I’m a difficult person to be friends with because I prefer to do most things by myself.   I jotted this in my notebook at Barton Springs yesterday on a stunning early spring (in Austin spring begins around President’s Day) afternoon.  The water was blue, the pool nearly empty.   A perfect opportunity to suggest to a friend, let’s meet at Barton Springs.  Ah, but that word, meet, and its troubling implications.  Meet suggests that we’ll show up somewhere at a predetermined time, and presumably remain there, together, for a somehow at least vaguely understood spell.   Also a presumption of interaction.   I prefer to show up when I feel like it– maybe I decide to wash my hair first (well, not before Barton Springs), finish a chapter in a book, or re-walk my dog– and I like to be able to leave when I want to leave.  I must acknowledge how sickeningly privileged this may sound, and yeah, I have it better than a lot of people, but I live simply.  I am privileged to manage periodic chunks of time to spend writing, thinking, procrastinating or swimming because I have organized my life like that at the expense of things like husbands, stability, a retirement plan, a wardrobe of elegant clothes.  I do splurge on books, though, when able.
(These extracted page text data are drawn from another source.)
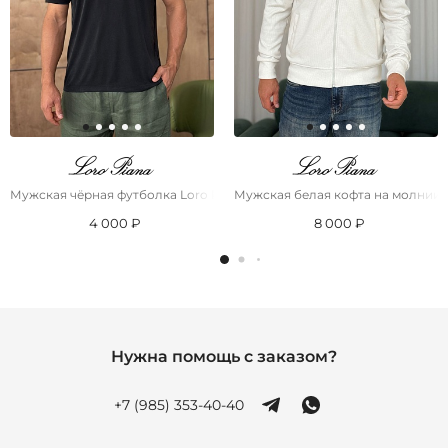
Мужская чёрная футболка Loro Piana logo-embroidered
Мужская белая кофта на молнии L
4 000 ₽
8 000 ₽
Нужна помощь с заказом?
+7 (985) 353-40-40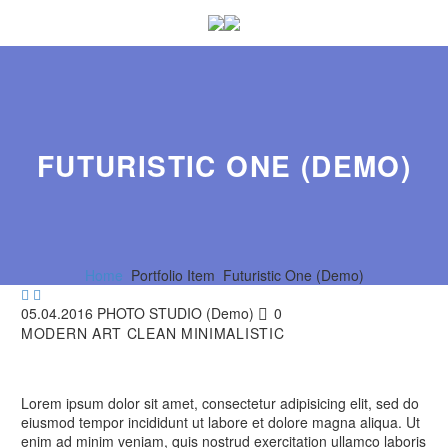
FUTURISTIC ONE (DEMO)
Home
Portfolio Item
Futuristic One (Demo)


05.04.2016
PHOTO STUDIO (Demo)
0
MODERN ART
CLEAN MINIMALISTIC
Lorem ipsum dolor sit amet, consectetur adipisicing elit, sed do
eiusmod tempor incididunt ut labore et dolore magna aliqua. Ut
enim ad minim veniam, quis nostrud exercitation ullamco laboris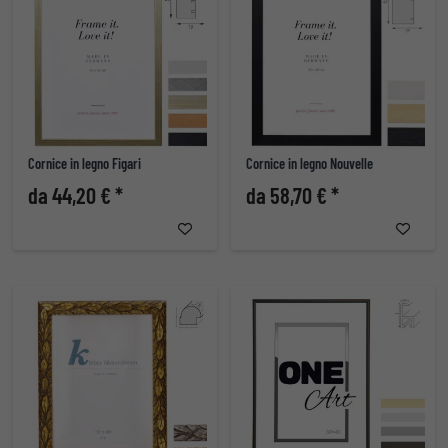
Cornice in legno Figari
Cornice in legno Nouvelle
da 44,20 € *
da 58,70 € *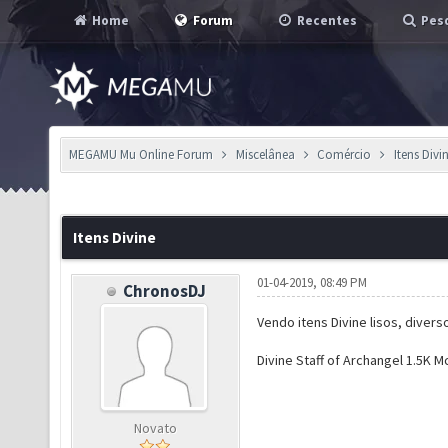
Home
Forum
Recentes
Pesq
MEGAMU Mu Online Forum
Miscelânea
Comércio
Itens Divi
Itens Divine
01-04-2019, 08:49 PM
ChronosDJ
Vendo itens Divine lisos, divers
Divine Staff of Archangel 1.5K M
Novato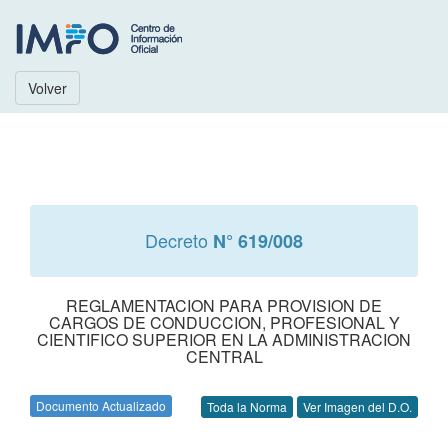
Volver
Decreto
N° 619/008
REGLAMENTACION PARA PROVISION DE
CARGOS DE CONDUCCION, PROFESIONAL Y
CIENTIFICO SUPERIOR EN LA ADMINISTRACION
CENTRAL
Documento Actualizado
Toda la Norma
Ver Imagen del D.O.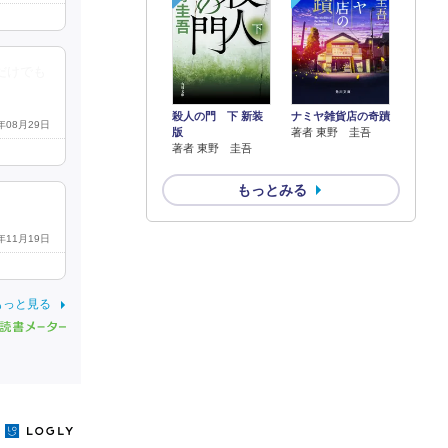
だけでも
殺人の門 下 新装
ナミヤ雑貨店の奇蹟
0年08月29日
版
著者 東野 圭吾
著者 東野 圭吾
もっとみる
2年11月19日
もっと見る
y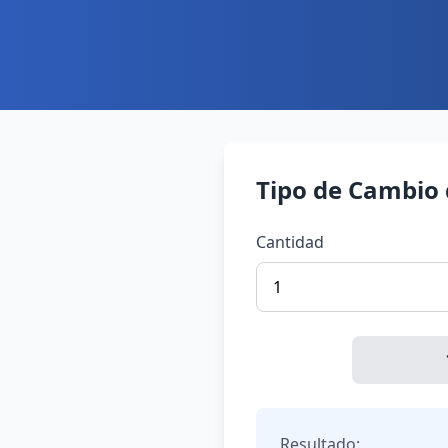
Tipo de Cambio
Cantidad
Resultado: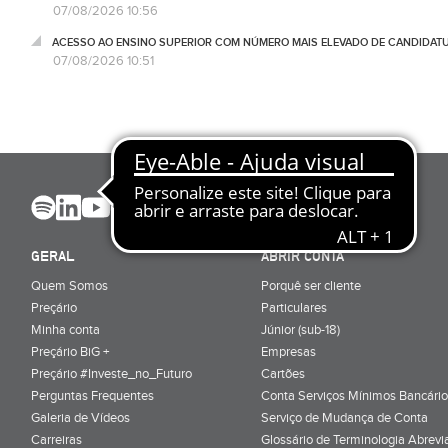
07/08/2026 10:56
ACESSO AO ENSINO SUPERIOR COM NÚMERO MAIS ELEVADO DE CANDIDATU
07/08/2026 10:51
GERAL
ABRIR CONTA
Quem Somos
Porquê ser cliente
Preçário
Particulares
Minha conta
Júnior (sub-18)
Preçário BiG +
Empresas
Preçário #Investe_no_Futuro
Cartões
Perguntas Frequentes
Conta Serviços Mínimos Bancário
Galeria de Vídeos
Serviço de Mudança de Conta
Carreiras
Glossário de Terminologia Abrevi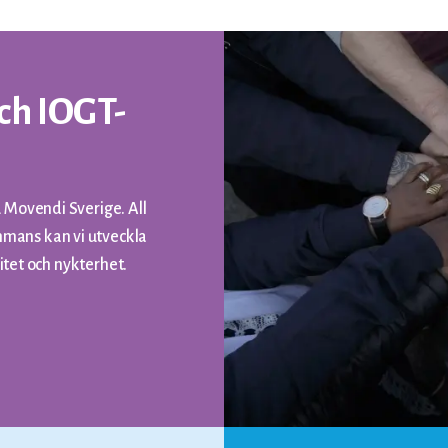
ch IOGT-
 Movendi Sverige. All
mans kan vi utveckla
ritet och nykterhet.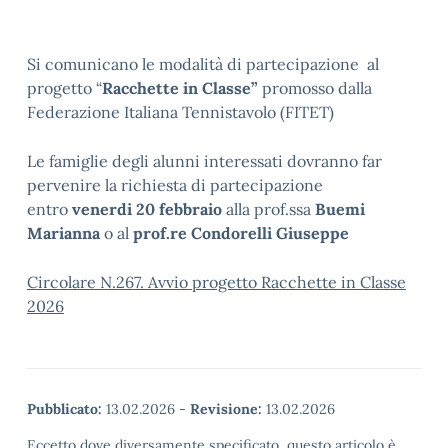
Si comunicano le modalità di partecipazione al
progetto “
Racchette in Classe”
promosso dalla
Federazione Italiana Tennistavolo (FITET)
Le famiglie degli alunni interessati dovranno far
pervenire la richiesta di partecipazione
entro
venerdi 20 febbraio
alla prof.ssa
Buemi
Marianna
o al
prof.re Condorelli Giuseppe
Circolare N.267. Avvio progetto Racchette in Classe
2026
Pubblicato:
13.02.2026
-
Revisione:
13.02.2026
Eccetto dove diversamente specificato, questo articolo è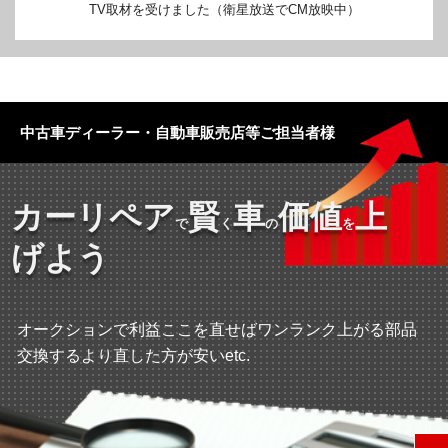
TV取材を受けました（衛星放送でCM放映中）
中古車ディーラー・自動車販売店等ご担当者様
カーリペア
賢
車
価値
上
で
く
の
を
げよう
オークションで利益ここを直せばワンランク上がる部品
交換するより直した方が安いetc.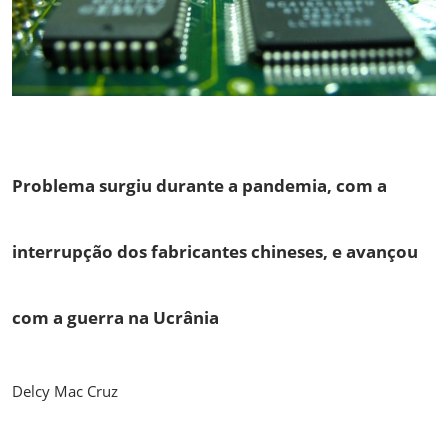
Problema surgiu durante a pandemia, com a
interrupção dos fabricantes chineses, e avançou
com a guerra na Ucrânia
Delcy Mac Cruz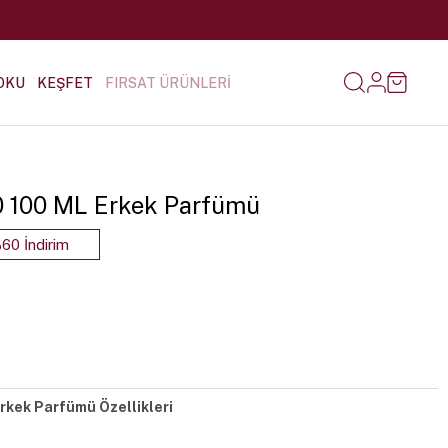
OKU
KEŞFET
FIRSAT ÜRÜNLERİ
10 100 ML Erkek Parfümü
60 İndirim
Erkek Parfümü Özellikleri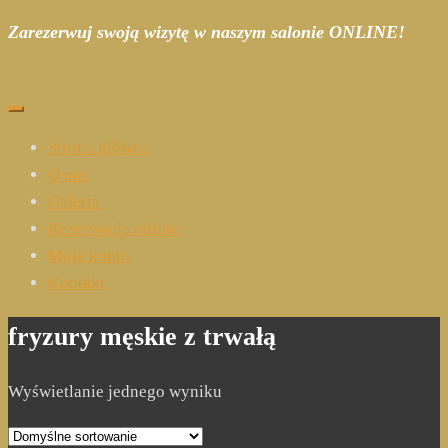
Przejdź
Zarezerwuj swoją wizytę w naszym salonie ONLINE!
do
treści
Strona główna
O nas
Galeria
Rezerwacja online
Moje konto
Kontakt
fryzury męskie z trwałą
Wyświetlanie jednego wyniku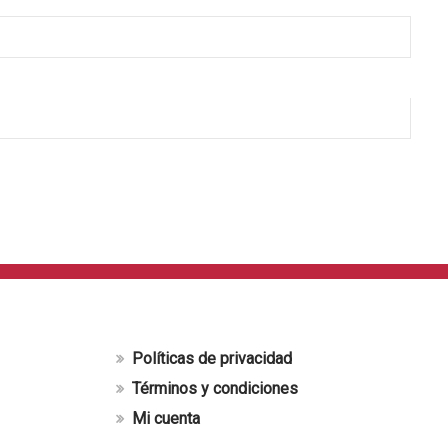
Políticas de privacidad
Términos y condiciones
Mi cuenta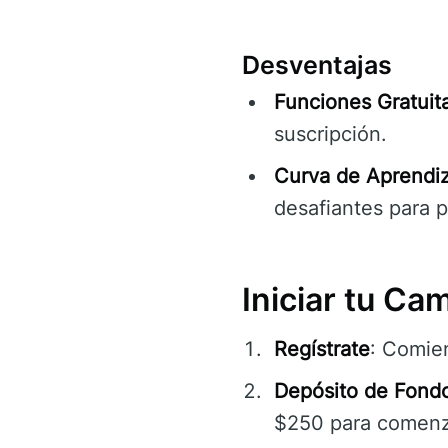
Desventajas
Funciones Gratuita
suscripción.
Curva de Aprendiz
desafiantes para pr
Iniciar tu Ca
Regístrate
: Comie
Depósito de Fond
$250 para comenza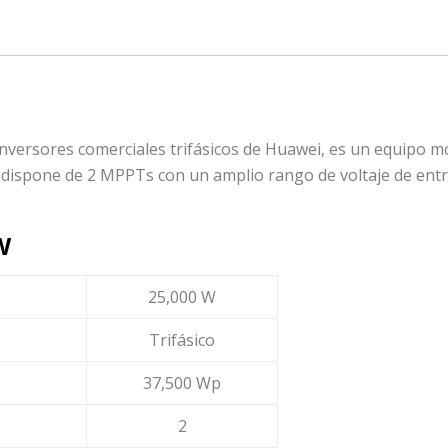
inversores comerciales trifásicos de Huawei, es un equipo 
 dispone de 2 MPPTs con un amplio rango de voltaje de entr
W
25,000 W
Trifásico
37,500 Wp
2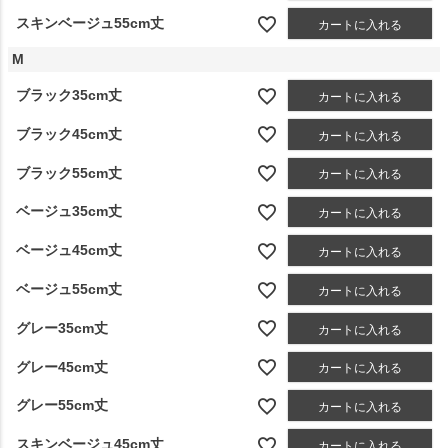
スキンベージュ55cm丈
カートに入れる
M
ブラック35cm丈
カートに入れる
ブラック45cm丈
カートに入れる
ブラック55cm丈
カートに入れる
ベージュ35cm丈
カートに入れる
ベージュ45cm丈
カートに入れる
ベージュ55cm丈
カートに入れる
グレー35cm丈
カートに入れる
グレー45cm丈
カートに入れる
グレー55cm丈
カートに入れる
スキンベージュ45cm丈
カートに入れる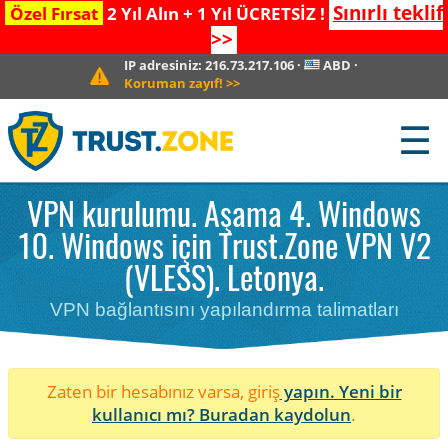
Sınırlı teklif
Özel Fırsat
2 Yıl Alın + 1 Yıl ÜCRETSİZ !
>>
IP adresiniz:
216.73.217.106
·
ABD
·
Koruman zayıf!
>>
☰
VPN kurulumu. Aşama 4. Windows
10. Windows için Trust.Zone VPN V2
(VLESS). Letonya.
VPN bağlantısını yapılandırma talimatları
Zaten bir hesabınız varsa, giriş
yapın. Yeni bir
kullanıcı mı?
Buradan kaydolun
.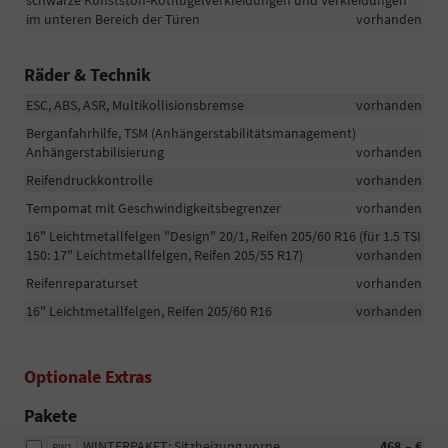
schwarze Kunststoff-Kotflügelverkleidungen und Verkleidungen
im unteren Bereich der Türen
vorhanden
Räder & Technik
ESC, ABS, ASR, Multikollisionsbremse
vorhanden
Berganfahrhilfe, TSM (Anhängerstabilitätsmanagement)
Anhängerstabilisierung
vorhanden
Reifendruckkontrolle
vorhanden
Tempomat mit Geschwindigkeitsbegrenzer
vorhanden
16" Leichtmetallfelgen "Design" 20/1, Reifen 205/60 R16 (für 1.5 TSI
150: 17" Leichtmetallfelgen, Reifen 205/55 R17)
vorhanden
Reifenreparaturset
vorhanden
16" Leichtmetallfelgen, Reifen 205/60 R16
vorhanden
Optionale Extras
Pakete
WINTERPAKET: Sitzheizung vorne,
468,– €
PW1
It’s more like me to say, I’ll probably be at Barton Springs sometime today with a book; if you feel like a swim, we can spread out towels near each other and enjoy the feel of warm sun on our bare legs.  Screen Shot 2020-02-26 at 7.12.13 PM.pngAnd if we do have the semi-planned serendipity to overlap on the weed-grassed banks, maybe we’ll also end up, together, in the outdoor women’s changing courtyard (though only if we feel like changing at the same time… and if you’re a woman),  marveling at the concrete overhangs, snapping photos of the etched rivulets with our shitty old phones, feeling the sun warm the cool damp places from which we’ve recently peeled off our warm still slightly wet bathing suits.  Baptized, desiccated, ecstatic.  Calm and electric, smelling of moss.  We’ll hug with authentic joy.  It may be a year until we see each other again.